Protein stability is a concern, as plants have endogenous enzymes that can break down the protein products. Some methods to overcome this include changing plant species and co-expressing peptides to fuse and stabilise the produced proteins together.
Post-translational modifications such as Asparagine-linked glycosylation (N-glycosylation) are one of the key worries, as they can be immunogenic. Particularly likely to cause unfavourable side effects are N-glycan modifications, because they differ in plants and humans.
N-glycosylation is a post-translational modification conducted on many secreted or membrane proteins in plants and mammals. Endogenously, it enables protein folding, stabilisation and protein-protein interactions. It is similarly used in pharmaceutical bioproduction to stabilise products and provide antibodies and other proteins the correct pharmacokinetic properties and immunogenicity.5,6
The plant industry is well established, with conditions for growth often being less complex than that of cell lines or bacteria
While early N-glycosylation and N-glycan modifications are highly conserved between yeast, mammals and plants, later N-glycan modifications differ; they are more simplified in plants than mammals.5,6 So, to use plants as producers of fully humanised proteins, the plant glycosylation machinery is often removed and replaced with human machinery when the plant is modified to express the protein. Of note, chloroplasts have no glycosylation machinery, so cannot perform these modifications without the insertion of foreign DNA; although this can reduce immunogenicity of the products, it can limit which proteins can be produced by chloroplast expression.

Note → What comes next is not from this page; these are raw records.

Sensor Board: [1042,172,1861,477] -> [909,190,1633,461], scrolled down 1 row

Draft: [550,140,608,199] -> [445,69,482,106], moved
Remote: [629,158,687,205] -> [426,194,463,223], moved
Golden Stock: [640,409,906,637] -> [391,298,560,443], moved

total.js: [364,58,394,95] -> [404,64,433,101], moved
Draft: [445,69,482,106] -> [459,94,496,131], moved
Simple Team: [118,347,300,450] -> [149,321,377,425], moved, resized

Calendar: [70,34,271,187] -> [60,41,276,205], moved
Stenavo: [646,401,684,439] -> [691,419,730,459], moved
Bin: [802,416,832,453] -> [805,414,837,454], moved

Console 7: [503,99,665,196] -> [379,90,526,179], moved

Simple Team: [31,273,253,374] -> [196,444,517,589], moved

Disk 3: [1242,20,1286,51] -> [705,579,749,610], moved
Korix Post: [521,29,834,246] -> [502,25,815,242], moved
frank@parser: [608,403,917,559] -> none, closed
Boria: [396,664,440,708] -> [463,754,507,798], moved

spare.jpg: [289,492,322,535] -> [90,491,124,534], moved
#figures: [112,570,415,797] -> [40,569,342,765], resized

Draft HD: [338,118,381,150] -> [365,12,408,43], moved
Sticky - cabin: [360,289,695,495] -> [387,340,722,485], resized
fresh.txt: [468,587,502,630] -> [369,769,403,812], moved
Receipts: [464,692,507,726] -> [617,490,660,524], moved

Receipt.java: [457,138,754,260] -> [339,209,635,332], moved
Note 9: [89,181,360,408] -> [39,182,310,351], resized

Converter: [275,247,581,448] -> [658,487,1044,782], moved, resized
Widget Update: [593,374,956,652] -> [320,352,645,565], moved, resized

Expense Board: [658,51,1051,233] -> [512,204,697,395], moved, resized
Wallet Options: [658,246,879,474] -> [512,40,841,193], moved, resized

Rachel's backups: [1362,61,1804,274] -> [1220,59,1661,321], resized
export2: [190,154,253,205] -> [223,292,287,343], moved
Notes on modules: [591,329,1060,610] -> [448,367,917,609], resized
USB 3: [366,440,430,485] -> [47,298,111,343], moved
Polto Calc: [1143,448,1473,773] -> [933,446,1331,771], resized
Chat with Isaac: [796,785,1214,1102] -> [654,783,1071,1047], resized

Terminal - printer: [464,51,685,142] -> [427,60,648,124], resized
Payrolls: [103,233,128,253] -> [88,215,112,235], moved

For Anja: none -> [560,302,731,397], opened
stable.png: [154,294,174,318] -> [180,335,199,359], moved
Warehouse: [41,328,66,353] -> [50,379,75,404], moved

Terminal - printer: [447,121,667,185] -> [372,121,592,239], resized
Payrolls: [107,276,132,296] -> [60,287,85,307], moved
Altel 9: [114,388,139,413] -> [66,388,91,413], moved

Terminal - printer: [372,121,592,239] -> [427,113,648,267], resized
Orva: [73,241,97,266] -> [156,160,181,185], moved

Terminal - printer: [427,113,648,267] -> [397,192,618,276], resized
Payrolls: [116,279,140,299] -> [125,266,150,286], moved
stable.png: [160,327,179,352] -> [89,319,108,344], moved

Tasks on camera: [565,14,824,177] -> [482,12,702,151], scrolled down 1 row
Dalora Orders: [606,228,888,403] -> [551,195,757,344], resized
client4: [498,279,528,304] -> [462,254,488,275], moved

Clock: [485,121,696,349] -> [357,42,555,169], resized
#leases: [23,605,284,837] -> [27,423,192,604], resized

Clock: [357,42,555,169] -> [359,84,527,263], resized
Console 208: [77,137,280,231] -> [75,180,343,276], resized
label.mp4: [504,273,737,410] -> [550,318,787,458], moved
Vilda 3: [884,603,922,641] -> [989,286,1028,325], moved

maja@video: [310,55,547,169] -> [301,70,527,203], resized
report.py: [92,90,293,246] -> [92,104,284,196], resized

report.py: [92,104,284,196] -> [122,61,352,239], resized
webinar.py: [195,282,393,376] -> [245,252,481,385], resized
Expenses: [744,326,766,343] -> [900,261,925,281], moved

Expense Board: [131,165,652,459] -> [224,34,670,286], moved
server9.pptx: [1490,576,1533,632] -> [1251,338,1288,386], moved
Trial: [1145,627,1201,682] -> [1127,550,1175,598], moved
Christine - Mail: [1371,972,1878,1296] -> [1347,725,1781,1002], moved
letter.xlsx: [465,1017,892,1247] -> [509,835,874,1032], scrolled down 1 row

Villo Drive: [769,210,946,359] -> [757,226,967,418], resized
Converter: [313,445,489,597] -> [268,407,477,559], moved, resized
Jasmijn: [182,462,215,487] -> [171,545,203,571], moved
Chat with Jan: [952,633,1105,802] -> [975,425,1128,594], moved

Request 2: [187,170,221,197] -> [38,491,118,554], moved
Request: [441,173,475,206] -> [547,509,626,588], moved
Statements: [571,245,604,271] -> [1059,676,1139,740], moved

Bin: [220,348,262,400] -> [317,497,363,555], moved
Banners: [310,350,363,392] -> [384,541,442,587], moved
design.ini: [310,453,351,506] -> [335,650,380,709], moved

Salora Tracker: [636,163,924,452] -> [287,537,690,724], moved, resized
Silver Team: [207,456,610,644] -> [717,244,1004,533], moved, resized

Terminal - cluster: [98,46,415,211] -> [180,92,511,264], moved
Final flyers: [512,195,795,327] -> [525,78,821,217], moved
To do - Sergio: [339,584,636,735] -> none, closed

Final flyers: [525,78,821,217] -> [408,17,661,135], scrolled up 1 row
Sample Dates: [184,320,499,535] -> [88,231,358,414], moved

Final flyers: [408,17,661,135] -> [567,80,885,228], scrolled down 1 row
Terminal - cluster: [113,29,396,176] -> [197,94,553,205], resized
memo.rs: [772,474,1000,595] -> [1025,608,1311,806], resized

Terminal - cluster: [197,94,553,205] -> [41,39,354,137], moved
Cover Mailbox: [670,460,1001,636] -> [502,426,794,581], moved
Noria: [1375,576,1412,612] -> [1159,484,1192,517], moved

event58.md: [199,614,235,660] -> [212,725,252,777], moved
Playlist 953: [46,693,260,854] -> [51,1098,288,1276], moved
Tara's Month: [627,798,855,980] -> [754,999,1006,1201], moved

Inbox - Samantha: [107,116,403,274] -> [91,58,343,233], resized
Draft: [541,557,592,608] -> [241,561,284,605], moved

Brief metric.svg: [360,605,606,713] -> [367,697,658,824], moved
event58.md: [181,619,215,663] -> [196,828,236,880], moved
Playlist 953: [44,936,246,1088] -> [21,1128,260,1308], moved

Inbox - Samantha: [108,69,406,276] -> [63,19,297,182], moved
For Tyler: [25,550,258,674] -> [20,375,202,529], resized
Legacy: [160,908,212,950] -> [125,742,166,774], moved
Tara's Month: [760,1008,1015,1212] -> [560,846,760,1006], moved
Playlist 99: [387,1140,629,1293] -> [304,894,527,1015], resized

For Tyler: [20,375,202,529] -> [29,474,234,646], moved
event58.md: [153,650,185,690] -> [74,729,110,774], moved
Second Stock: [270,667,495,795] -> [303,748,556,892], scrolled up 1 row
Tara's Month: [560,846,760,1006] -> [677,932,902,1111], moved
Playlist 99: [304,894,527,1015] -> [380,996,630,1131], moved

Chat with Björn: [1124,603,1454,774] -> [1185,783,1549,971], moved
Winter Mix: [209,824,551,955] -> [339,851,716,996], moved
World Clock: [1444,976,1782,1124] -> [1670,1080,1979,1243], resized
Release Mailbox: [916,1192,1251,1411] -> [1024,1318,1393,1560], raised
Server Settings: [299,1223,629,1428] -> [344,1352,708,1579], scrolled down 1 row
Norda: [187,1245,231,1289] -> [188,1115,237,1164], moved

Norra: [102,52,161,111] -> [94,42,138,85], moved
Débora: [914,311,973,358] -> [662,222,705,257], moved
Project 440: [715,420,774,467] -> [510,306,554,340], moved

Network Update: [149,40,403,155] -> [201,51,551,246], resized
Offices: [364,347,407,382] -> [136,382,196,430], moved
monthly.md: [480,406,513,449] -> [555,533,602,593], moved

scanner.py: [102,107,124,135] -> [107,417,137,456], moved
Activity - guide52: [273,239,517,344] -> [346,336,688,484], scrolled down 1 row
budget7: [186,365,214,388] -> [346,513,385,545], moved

Tobacco is the most widely used plant for production of recombinant proteins in the lab. High yield and rapid scale-up, due to large numbers of seeds produced, are the primary benefits. However, proteins stored in the leaves are vulnerable to degradation and must be stored or extracted appropriately, in a timely manner. Tobacco tissues can also contain phenols and toxic alkaloids that must be removed in downstream processing to make products safe.1
Cereals are primarily used due to their seed protein storage capabilities; cereal seeds have protein storage vesicles and a dry intracellular environment. Once dried, the seeds can be stored at room temperature with limited degradation to protein products or loss of activity. Use of food crops is particularly attractive as they offer the opportunity to administer oral vaccines produced in the crop by feeding them to patients with minimal processing. Some edible vaccines have reached Phase I trials.1
Peas are a particularly attractive option, as they have high protein content in their seeds similar to cereals and have lower nitrogen requirements, reducing cultivation costs. However, legumes usually have less leaf biomass than tobacco, meaning they require a larger area to produce the same quantity.1
Plants can be modified through several methods to express proteins and the requisite promoters and transcription controllers, for the production of therapeutic proteins. There are several important considerations, including protein expression methods and plant species; however, the many benefits, including reduced costs, adaptability and speed associated with plant bioproduction systems make them an attractive option.
A particular driver of this bioproduction process is the possibility of using transient expression to produce vast quantities of highly potent, fully humanised vaccines in response to pandemics and epidemics.